Use of Antipsychotic may be associated with an increased risk of venous thromboembolic events.
Article date: June 2009
A possible relation between use of antipsychotic medicines and venous thromboembolic events (VTE) was first suggested about five decades ago, after the introduction of phenothiazines. Since then, case reports of VTE have been received periodically through the Yellow Card Schemee and further studies have been completed that investigated this issue. 1 2
A Europe-wide review of UK Yellow Card data and worldwide published epidemiological studies on antipsychotics and VTE has concluded that an increase in risk of VTE cannot be excluded.
Yellow Card data
Many of the cases reported to us via the Yellow Card Scheme were potentially confounded by other risk factors or contained limited information to allow a clear causal relation to be established for antipsychotics and risk of VTE. Some of the known side effects of antipsychotics (eg, sedation, weight gain) are known risk factors for VTE, and a direct or indirect causal association between antipsychotic use and VTE could not be excluded.

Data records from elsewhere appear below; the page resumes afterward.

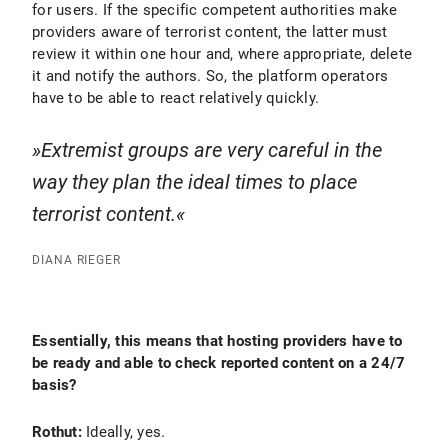
for users. If the specific competent authorities make
providers aware of terrorist content, the latter must
review it within one hour and, where appropriate, delete
it and notify the authors. So, the platform operators
have to be able to react relatively quickly.
Extremist groups are very careful in the
way they plan the ideal times to place
terrorist content.
DIANA RIEGER
Essentially, this means that hosting providers have to
be ready and able to check reported content on a 24/7
basis?
Rothut:
Ideally, yes.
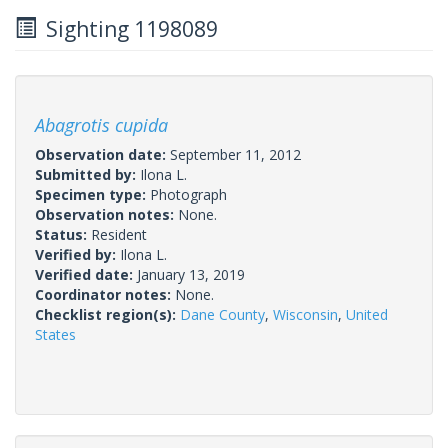
Sighting 1198089
Abagrotis cupida
Observation date:
September 11, 2012
Submitted by:
Ilona L.
Specimen type:
Photograph
Observation notes:
None.
Status:
Resident
Verified by:
Ilona L.
Verified date:
January 13, 2019
Coordinator notes:
None.
Checklist region(s):
Dane County
,
Wisconsin
,
United
States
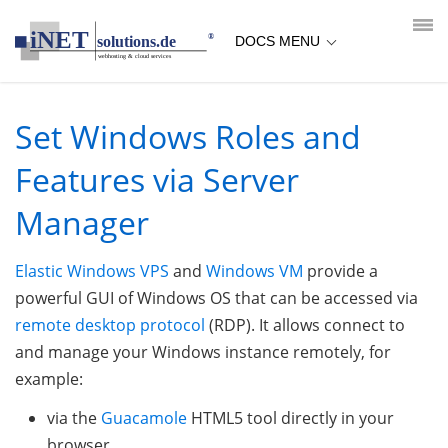
loading...empty;done;/win-vps-roles-features/:-uri
DOCS MENU
Set Windows Roles and
Features via Server
Manager
Elastic Windows VPS
and
Windows VM
provide a
powerful GUI of Windows OS that can be accessed via
remote desktop protocol
(RDP). It allows connect to
and manage your Windows instance remotely, for
example:
via the
Guacamole
HTML5 tool directly in your
browser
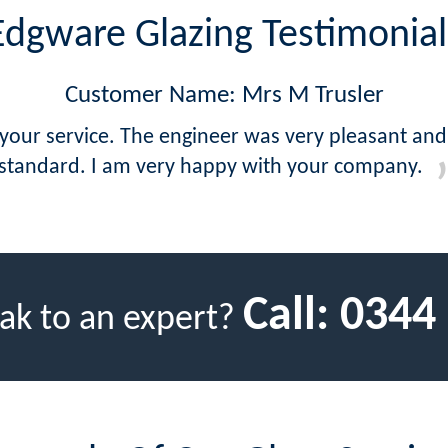
Edgware Glazing Testimonial
Customer Name: Mrs M Trusler
 your service. The engineer was very pleasant and
standard. I am very happy with your company.
Call:
0344
ak to an expert?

Published epidemiological data
Information from the literature is limited by a lack of randomised controlled trial data and by heterogeneity among the available observational studies. However, despite these limitations, all of the published studies to June 2008 conclude that there is an increased risk of VTE with exposure to antipsychotics.1 2
Product information for healthcare professionals and patients for all antipsychotics will be updated across the EU to include information about this risk. Product information for the antipsychotics clozapine, olanzapine, and aripiprazole already contains a warning about this risk.
Advice for healthcare professionals:
- Antipsychotic use may be associated with an increased risk of VTE
- at present there are insufficient data available to determine any difference in risk between atypical and conventional antipsychotics, or between individual drugs
- all possible risk factors for VTE should be identified before and during antipsychotic treatment and preventive measures undertaken
Article citation: Drug Safety Update June 2009, vol 2 issue 11: 2.